Мама сидела за трюмо в голубом халате и расчесывала волосы белым гребешком, похожим на фрагмент рыбьего позвоночника. Она посмотрела прямо на меня через зеркало.
– Потому что я вернусь с работы только в семь. Занятия у Егора закончатся в шесть. Поэтому кто-то должен его забрать.
– Да, но почему этот «кто-то» всегда обязательно я?
– А у тебя есть какие-то другие кандидатуры?
– Ну, не знаю, ты можешь родить еще одного ребенка, и пусть он забирает Егора из школы.
Мама не оценила шутку и просто вернулась к своим волосам.
– Разговор окончен, – сказала она.
Когда Егору стукнуло четыре, мама всерьез взялась за него. Как и меня когда-то, она записала его во всевозможные кружки и секции. Как и я когда-то, он стал центром ее надежд, ее новым проектом «воспитать гения». Она перечитала все свои старые книги со странными обложками и названиями, вроде «Детский интеллект: губка или фильтр?», или «Рацион будущего ученого», или «Мой сын гений! Что делать?», и снова повесила на холодильник таблицу приема витаминов группы B (для развития гиппокампа), йодосодержащих препаратов (для щитовидной железы) и – в обязательном порядке – морепродуктов (фосфор, калий – для мозговой ткани). Со мной все эти книжные методики и рационы не работали, поэтому теперь мама утюжила ими Егора. Я даже немного ему сочувствовал, я ведь знал, каково это. Это звучит ужасно, но иногда мне казалось, что она родила его только потому, что я не оправдал ее надежд, только потому, что мой гиппокамп, вероятно, отторгал витамины группы В, моя щитовидная железа не реагировала на йод, а на морепродукты у меня и вовсе была страшная аллергия.
Впрочем, надо признать, малек оказался гораздо более смышленым, чем мы с отцом. Он схватывал все на лету, уже в год и два месяца он говорил длинными предложениями и почти не картавил. Серьезно.
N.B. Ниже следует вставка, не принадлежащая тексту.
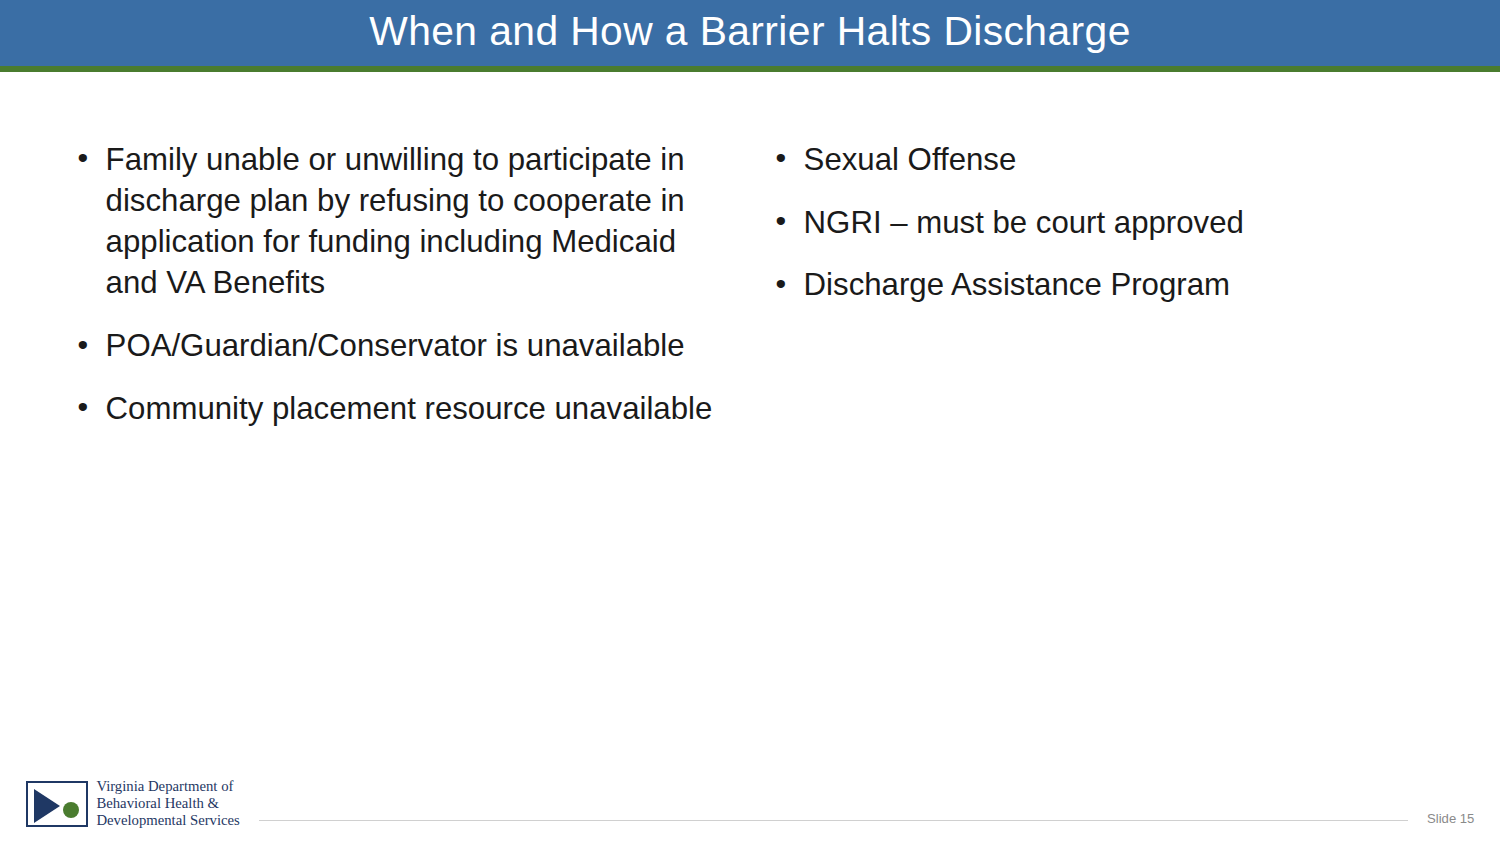When and How a Barrier Halts Discharge
Family unable or unwilling to participate in discharge plan by refusing to cooperate in application for funding including Medicaid and VA Benefits
POA/Guardian/Conservator is unavailable
Community placement resource unavailable
Sexual Offense
NGRI – must be court approved
Discharge Assistance Program
Virginia Department of
Behavioral Health &
Developmental Services
Slide 15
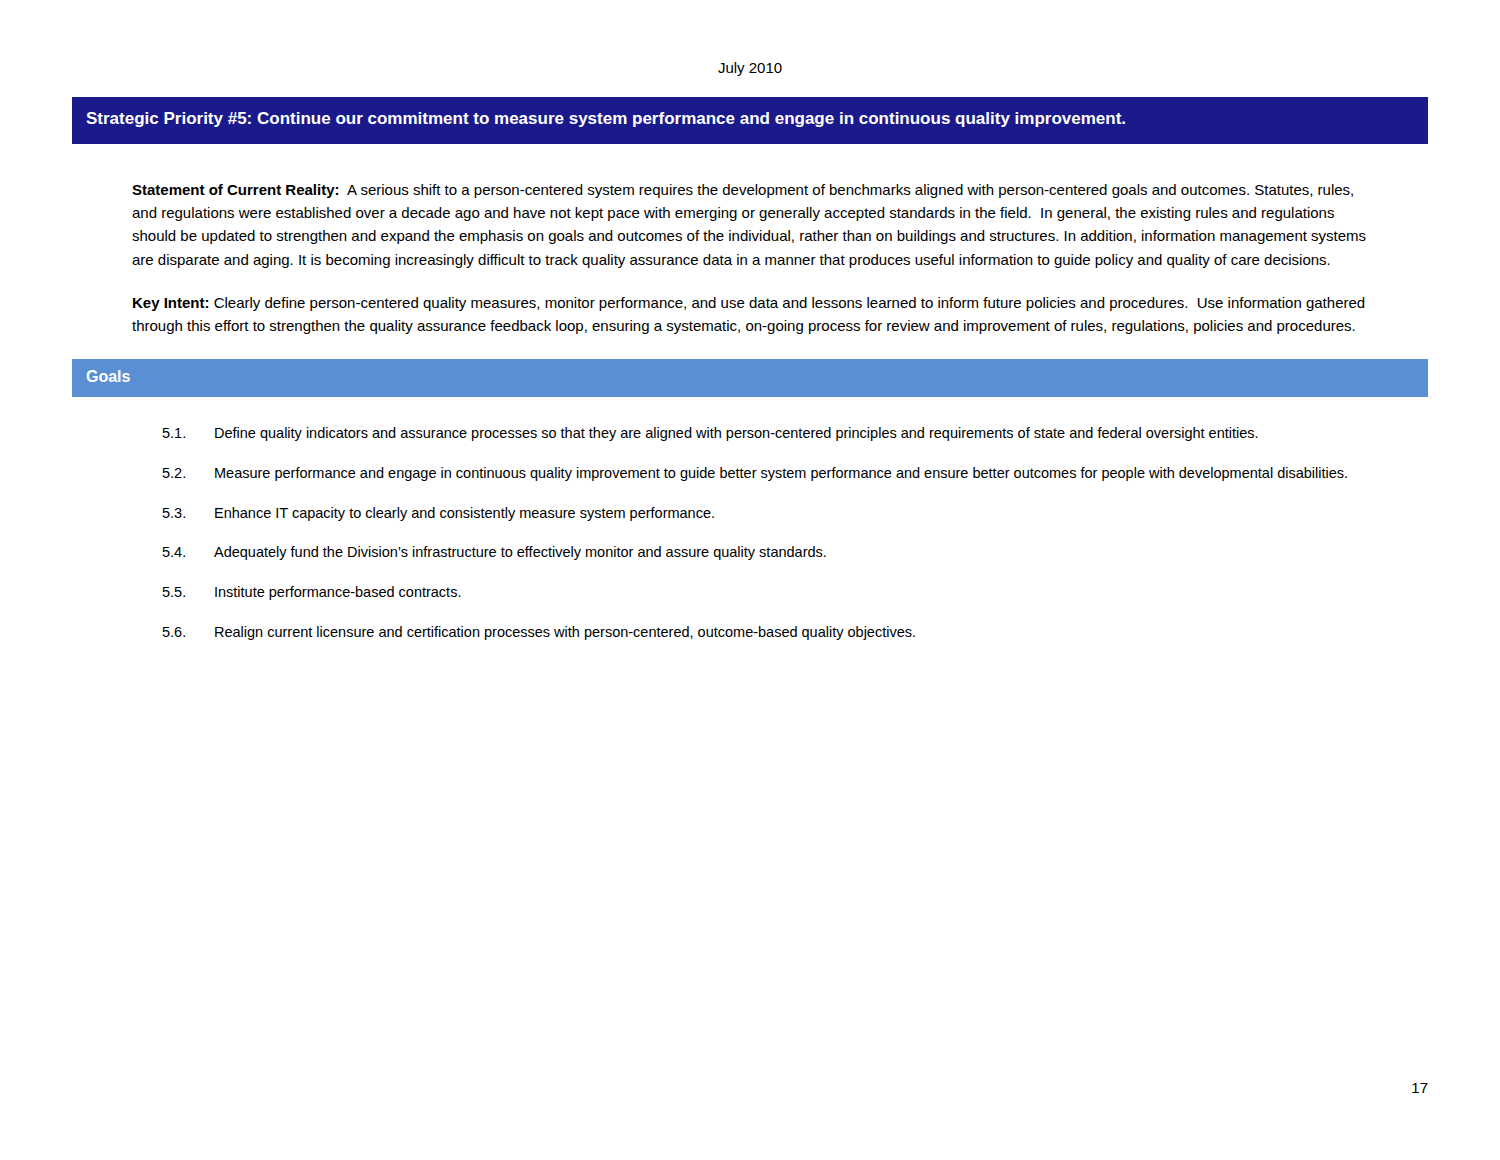July 2010
Strategic Priority #5: Continue our commitment to measure system performance and engage in continuous quality improvement.
Statement of Current Reality: A serious shift to a person-centered system requires the development of benchmarks aligned with person-centered goals and outcomes. Statutes, rules, and regulations were established over a decade ago and have not kept pace with emerging or generally accepted standards in the field. In general, the existing rules and regulations should be updated to strengthen and expand the emphasis on goals and outcomes of the individual, rather than on buildings and structures. In addition, information management systems are disparate and aging. It is becoming increasingly difficult to track quality assurance data in a manner that produces useful information to guide policy and quality of care decisions.
Key Intent: Clearly define person-centered quality measures, monitor performance, and use data and lessons learned to inform future policies and procedures. Use information gathered through this effort to strengthen the quality assurance feedback loop, ensuring a systematic, on-going process for review and improvement of rules, regulations, policies and procedures.
Goals
5.1. Define quality indicators and assurance processes so that they are aligned with person-centered principles and requirements of state and federal oversight entities.
5.2. Measure performance and engage in continuous quality improvement to guide better system performance and ensure better outcomes for people with developmental disabilities.
5.3. Enhance IT capacity to clearly and consistently measure system performance.
5.4. Adequately fund the Division’s infrastructure to effectively monitor and assure quality standards.
5.5. Institute performance-based contracts.
5.6. Realign current licensure and certification processes with person-centered, outcome-based quality objectives.
17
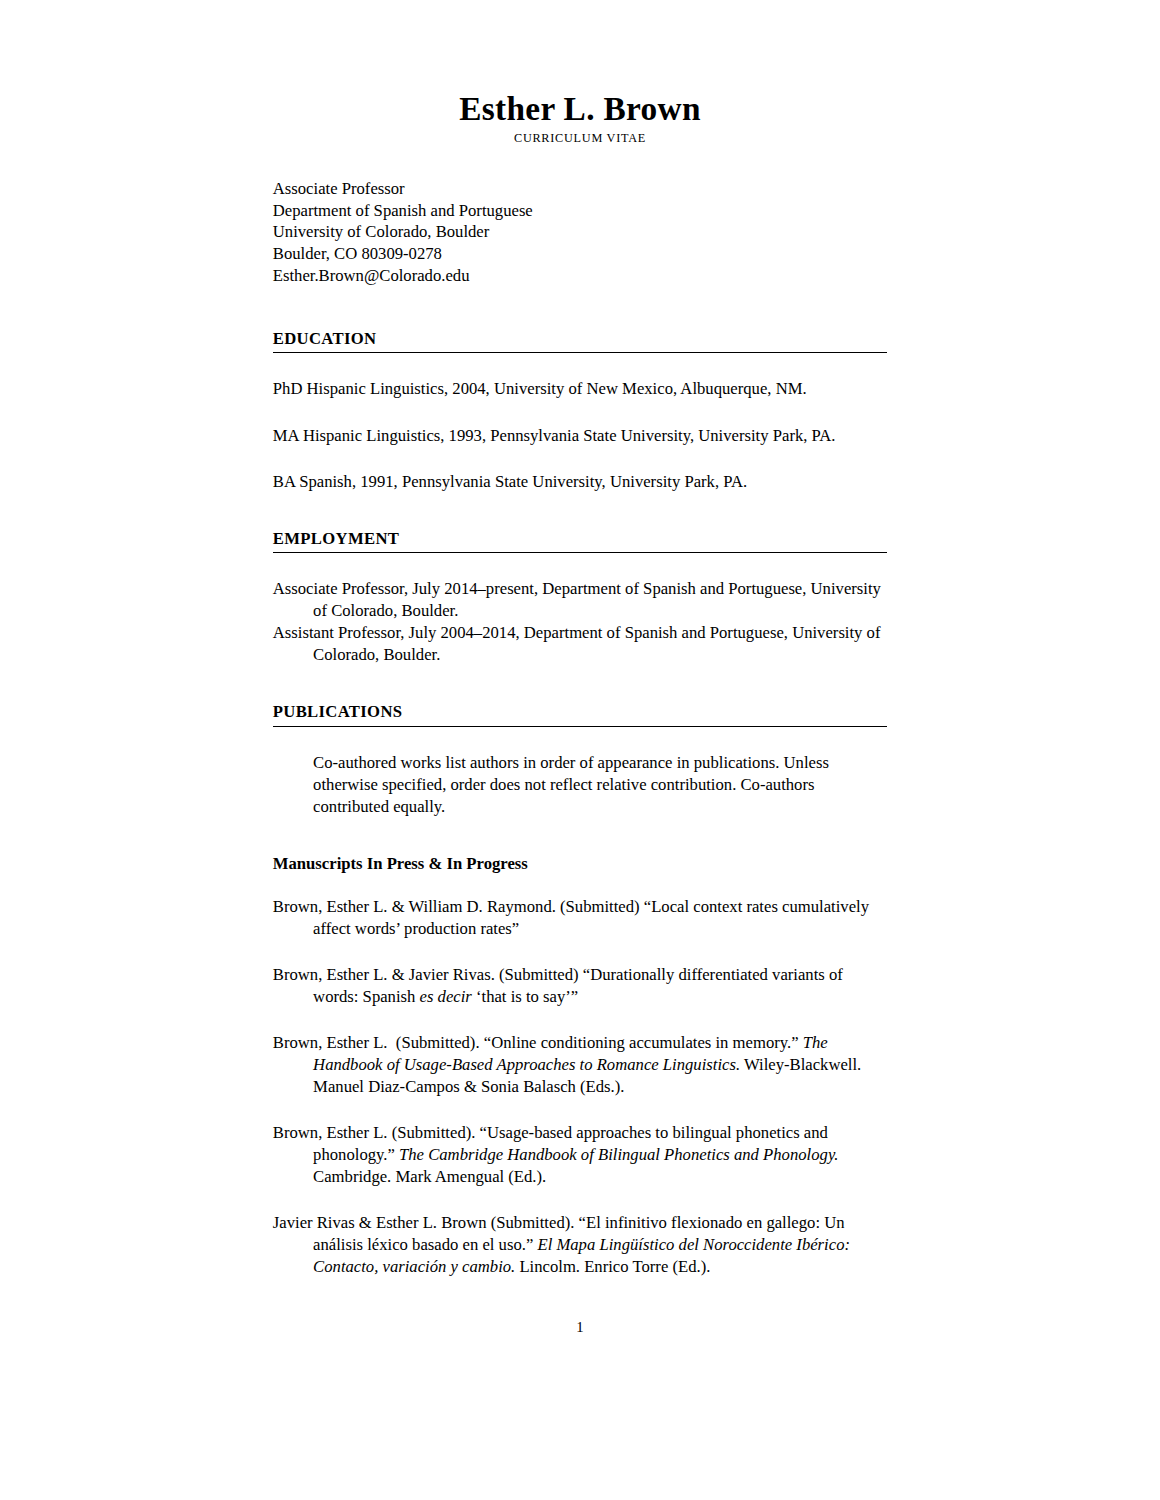Esther L. Brown
Curriculum Vitae
Associate Professor
Department of Spanish and Portuguese
University of Colorado, Boulder
Boulder, CO 80309-0278
Esther.Brown@Colorado.edu
EDUCATION
PhD Hispanic Linguistics, 2004, University of New Mexico, Albuquerque, NM.
MA Hispanic Linguistics, 1993, Pennsylvania State University, University Park, PA.
BA Spanish, 1991, Pennsylvania State University, University Park, PA.
EMPLOYMENT
Associate Professor, July 2014–present, Department of Spanish and Portuguese, University of Colorado, Boulder.
Assistant Professor, July 2004–2014, Department of Spanish and Portuguese, University of Colorado, Boulder.
PUBLICATIONS
Co-authored works list authors in order of appearance in publications. Unless otherwise specified, order does not reflect relative contribution. Co-authors contributed equally.
Manuscripts In Press & In Progress
Brown, Esther L. & William D. Raymond. (Submitted) “Local context rates cumulatively affect words’ production rates”
Brown, Esther L. & Javier Rivas. (Submitted) “Durationally differentiated variants of words: Spanish es decir ‘that is to say’”
Brown, Esther L. (Submitted). “Online conditioning accumulates in memory.” The Handbook of Usage-Based Approaches to Romance Linguistics. Wiley-Blackwell. Manuel Diaz-Campos & Sonia Balasch (Eds.).
Brown, Esther L. (Submitted). “Usage-based approaches to bilingual phonetics and phonology.” The Cambridge Handbook of Bilingual Phonetics and Phonology. Cambridge. Mark Amengual (Ed.).
Javier Rivas & Esther L. Brown (Submitted). “El infinitivo flexionado en gallego: Un análisis léxico basado en el uso.” El Mapa Lingüístico del Noroccidente Ibérico: Contacto, variación y cambio. Lincolm. Enrico Torre (Ed.).
1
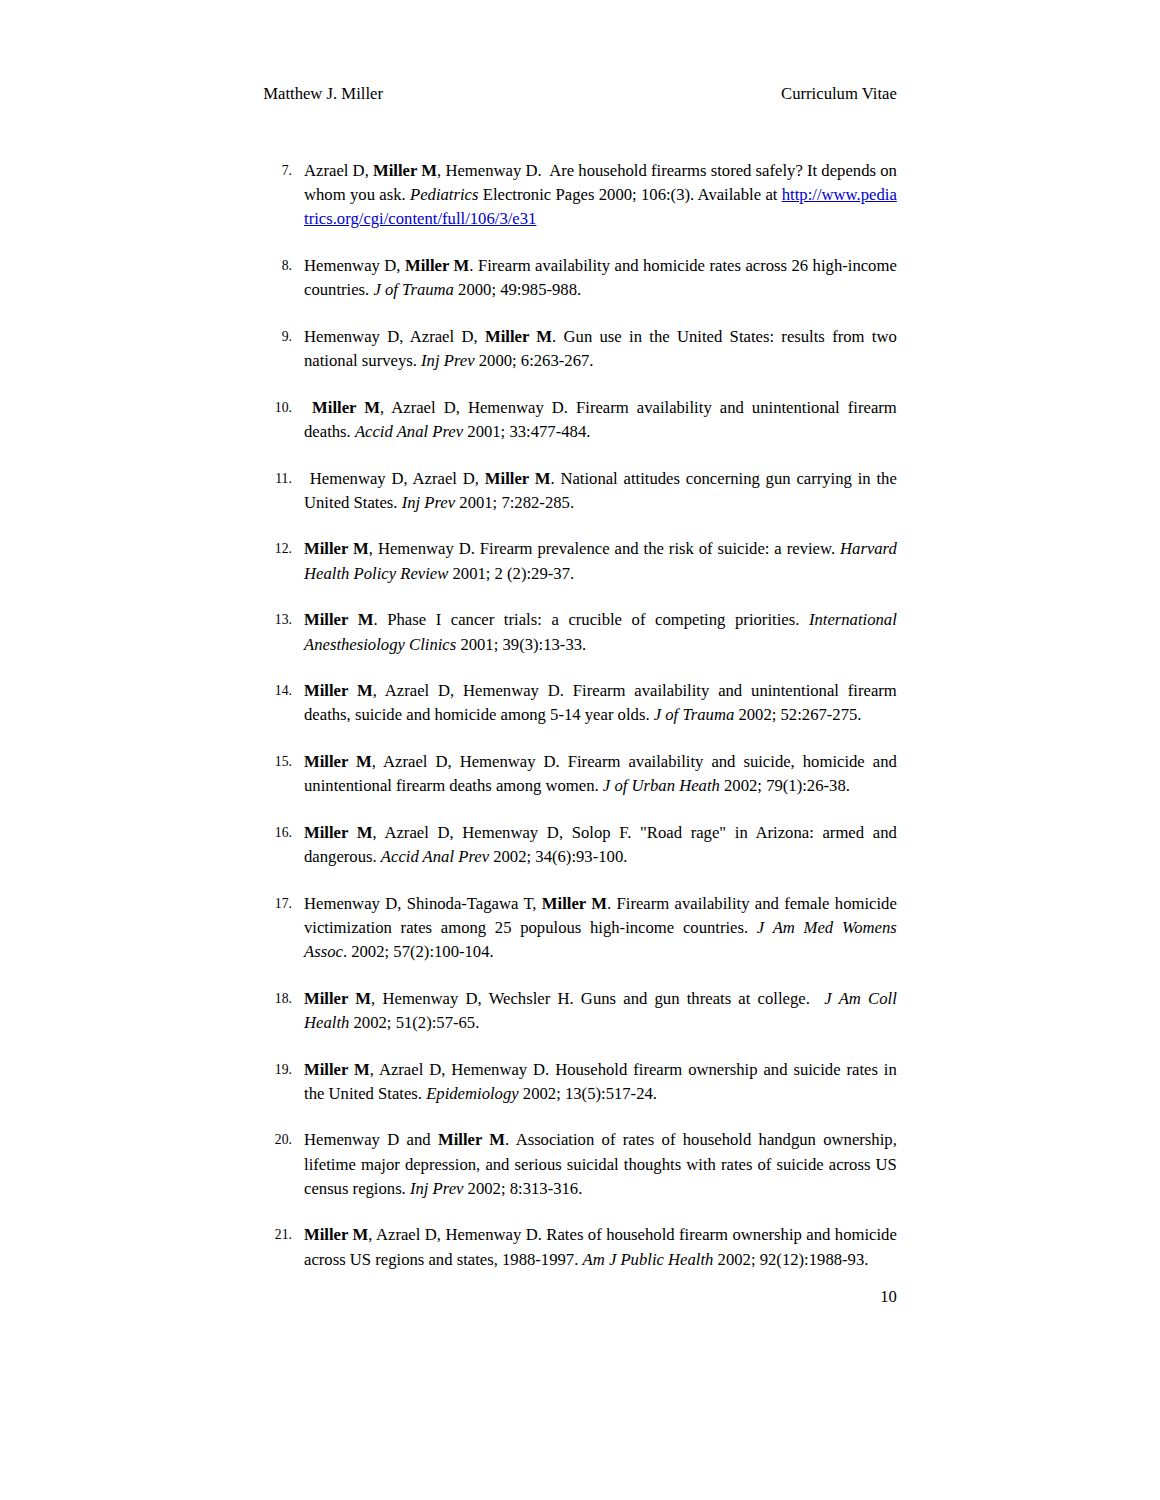Matthew J. Miller Curriculum Vitae
7. Azrael D, Miller M, Hemenway D. Are household firearms stored safely? It depends on whom you ask. Pediatrics Electronic Pages 2000; 106:(3). Available at http://www.pediatrics.org/cgi/content/full/106/3/e31
8. Hemenway D, Miller M. Firearm availability and homicide rates across 26 high-income countries. J of Trauma 2000; 49:985-988.
9. Hemenway D, Azrael D, Miller M. Gun use in the United States: results from two national surveys. Inj Prev 2000; 6:263-267.
10. Miller M, Azrael D, Hemenway D. Firearm availability and unintentional firearm deaths. Accid Anal Prev 2001; 33:477-484.
11. Hemenway D, Azrael D, Miller M. National attitudes concerning gun carrying in the United States. Inj Prev 2001; 7:282-285.
12. Miller M, Hemenway D. Firearm prevalence and the risk of suicide: a review. Harvard Health Policy Review 2001; 2 (2):29-37.
13. Miller M. Phase I cancer trials: a crucible of competing priorities. International Anesthesiology Clinics 2001; 39(3):13-33.
14. Miller M, Azrael D, Hemenway D. Firearm availability and unintentional firearm deaths, suicide and homicide among 5-14 year olds. J of Trauma 2002; 52:267-275.
15. Miller M, Azrael D, Hemenway D. Firearm availability and suicide, homicide and unintentional firearm deaths among women. J of Urban Heath 2002; 79(1):26-38.
16. Miller M, Azrael D, Hemenway D, Solop F. "Road rage" in Arizona: armed and dangerous. Accid Anal Prev 2002; 34(6):93-100.
17. Hemenway D, Shinoda-Tagawa T, Miller M. Firearm availability and female homicide victimization rates among 25 populous high-income countries. J Am Med Womens Assoc. 2002; 57(2):100-104.
18. Miller M, Hemenway D, Wechsler H. Guns and gun threats at college. J Am Coll Health 2002; 51(2):57-65.
19. Miller M, Azrael D, Hemenway D. Household firearm ownership and suicide rates in the United States. Epidemiology 2002; 13(5):517-24.
20. Hemenway D and Miller M. Association of rates of household handgun ownership, lifetime major depression, and serious suicidal thoughts with rates of suicide across US census regions. Inj Prev 2002; 8:313-316.
21. Miller M, Azrael D, Hemenway D. Rates of household firearm ownership and homicide across US regions and states, 1988-1997. Am J Public Health 2002; 92(12):1988-93.
10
Когда ему было четыре, он однажды спросил:
– А что такое «туроператор»?
Мы все сидели за столом на кухне.
– А где ты это услышал?
– Это написано на холодильнике. – Он показал вилкой.
Мама бросила взгляд на отца. Тот обернулся и посмотрел на листок бумаги, красным магнитиком прикрепленный к эмалированной двери холодильника: «Курорты Черноморского побережья. Телефон туроператора: 86322…»
Уже в четыре года мой младший брат научился читать. Сам. Мама была счастлива – наконец-то ее методики и методички дали результат.
И все же без проблем, конечно, не обошлось. Егор был одарен творчески, но как любой, эмм, вундеркинд, в быту он был абсолютно беспомощен. Например, даже в семь лет, уже во вполне сознательном возрасте, он не умел завязывать шнурки. Его гибкие пальцы уже давно приручили клавиши рояля, он мог играть небольшие фрагменты из Баха и тем не менее был не способен завязать бантики на кедах. Поэтому родители покупали ему обувь на липучках. Он и внешне был похож скорее на персонажа из сказки или фантастической книжки – пронзительно-красивый, маленький и белобрысый. Помните, был такой фильм «Мидвичские кукушки»? Так вот, Егор был точь-в-точь как дети инопланетян из того фильма – только глаза не красные, а голубые.
Та же проблема с ориентированием на местности: за ним всегда нужен был глаз да глаз. Однажды он вышел на улицу поиграть с друзьями – и исчез. Никто не обратил внимания, куда он пошел, мама была в настоящей истерике, я никогда не слышал, чтобы она так рыдала; все соседи вышли на поиски, с фонариками, прочесывали лесополосы, овраги, вызвали милицию. Егора нашли быстро. Он сидел на лавочке в двух кварталах от нашего дома и просто ждал, пока за ним придут. Когда его спросили, почему он просто не пошел домой, он ответил: «Я не был уверен, в какой стороне находится дом».